Required work => Whenever a line in the material below includes "joint", copy that line.

(Exercise input Opens)

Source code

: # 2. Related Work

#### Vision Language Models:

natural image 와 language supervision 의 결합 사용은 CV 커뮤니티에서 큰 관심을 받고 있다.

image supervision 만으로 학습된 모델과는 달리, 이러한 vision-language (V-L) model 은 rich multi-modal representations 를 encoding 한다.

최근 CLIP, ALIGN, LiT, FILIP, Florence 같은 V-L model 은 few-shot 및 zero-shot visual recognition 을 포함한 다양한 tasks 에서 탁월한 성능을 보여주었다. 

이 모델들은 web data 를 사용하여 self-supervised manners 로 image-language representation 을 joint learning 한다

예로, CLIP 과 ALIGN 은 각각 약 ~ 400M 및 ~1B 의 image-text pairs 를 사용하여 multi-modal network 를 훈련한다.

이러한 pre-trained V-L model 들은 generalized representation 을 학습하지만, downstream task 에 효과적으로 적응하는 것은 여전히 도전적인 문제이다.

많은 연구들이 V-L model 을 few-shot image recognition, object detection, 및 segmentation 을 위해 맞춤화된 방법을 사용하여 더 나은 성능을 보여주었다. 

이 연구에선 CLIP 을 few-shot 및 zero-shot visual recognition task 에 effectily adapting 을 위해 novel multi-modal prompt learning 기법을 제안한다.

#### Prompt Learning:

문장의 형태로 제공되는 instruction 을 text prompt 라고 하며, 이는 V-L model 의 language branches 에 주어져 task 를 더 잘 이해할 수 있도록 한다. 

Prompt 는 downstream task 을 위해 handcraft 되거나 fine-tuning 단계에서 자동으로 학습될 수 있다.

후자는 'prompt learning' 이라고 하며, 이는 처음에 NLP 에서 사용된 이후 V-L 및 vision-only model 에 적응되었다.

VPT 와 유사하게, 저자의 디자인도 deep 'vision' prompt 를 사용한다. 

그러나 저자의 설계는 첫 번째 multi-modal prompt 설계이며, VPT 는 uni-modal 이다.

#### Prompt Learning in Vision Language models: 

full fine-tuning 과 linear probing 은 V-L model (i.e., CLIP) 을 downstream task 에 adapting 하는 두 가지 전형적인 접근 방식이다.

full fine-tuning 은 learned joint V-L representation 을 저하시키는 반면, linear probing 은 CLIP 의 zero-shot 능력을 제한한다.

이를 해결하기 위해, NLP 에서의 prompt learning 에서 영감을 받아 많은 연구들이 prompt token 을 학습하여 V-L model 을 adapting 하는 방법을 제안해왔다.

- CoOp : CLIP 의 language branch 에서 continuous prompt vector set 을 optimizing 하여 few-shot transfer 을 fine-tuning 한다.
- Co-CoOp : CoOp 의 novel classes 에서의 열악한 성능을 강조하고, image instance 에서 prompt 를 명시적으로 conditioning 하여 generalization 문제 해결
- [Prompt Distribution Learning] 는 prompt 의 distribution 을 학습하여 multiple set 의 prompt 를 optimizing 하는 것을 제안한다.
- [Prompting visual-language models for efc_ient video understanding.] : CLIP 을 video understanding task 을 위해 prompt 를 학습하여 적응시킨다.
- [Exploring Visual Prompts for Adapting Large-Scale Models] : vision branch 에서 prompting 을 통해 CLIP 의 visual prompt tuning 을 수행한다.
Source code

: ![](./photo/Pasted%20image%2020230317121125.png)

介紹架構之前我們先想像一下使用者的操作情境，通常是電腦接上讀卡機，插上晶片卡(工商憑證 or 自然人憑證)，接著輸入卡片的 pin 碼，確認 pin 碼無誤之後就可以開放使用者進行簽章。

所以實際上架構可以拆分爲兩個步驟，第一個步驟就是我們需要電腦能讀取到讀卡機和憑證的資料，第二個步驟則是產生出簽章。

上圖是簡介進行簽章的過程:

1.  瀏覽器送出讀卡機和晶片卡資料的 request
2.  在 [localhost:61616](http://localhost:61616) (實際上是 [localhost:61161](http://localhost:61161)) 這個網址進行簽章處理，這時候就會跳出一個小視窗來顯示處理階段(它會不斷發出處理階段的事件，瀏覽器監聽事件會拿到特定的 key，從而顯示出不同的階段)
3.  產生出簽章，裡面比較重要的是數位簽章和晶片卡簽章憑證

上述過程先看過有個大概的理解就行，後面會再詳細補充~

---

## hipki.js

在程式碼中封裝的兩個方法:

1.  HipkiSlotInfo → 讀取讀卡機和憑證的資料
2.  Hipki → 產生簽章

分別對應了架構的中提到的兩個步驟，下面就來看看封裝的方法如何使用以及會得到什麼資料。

(Exercise input Closes)

Written answer =>
이 모델들은 web data 를 사용하여 self-supervised manners 로 image-language representation 을 joint learning 한다
full fine-tuning 은 learned joint V-L representation 을 저하시키는 반면, linear probing 은 CLIP 의 zero-shot 능력을 제한한다.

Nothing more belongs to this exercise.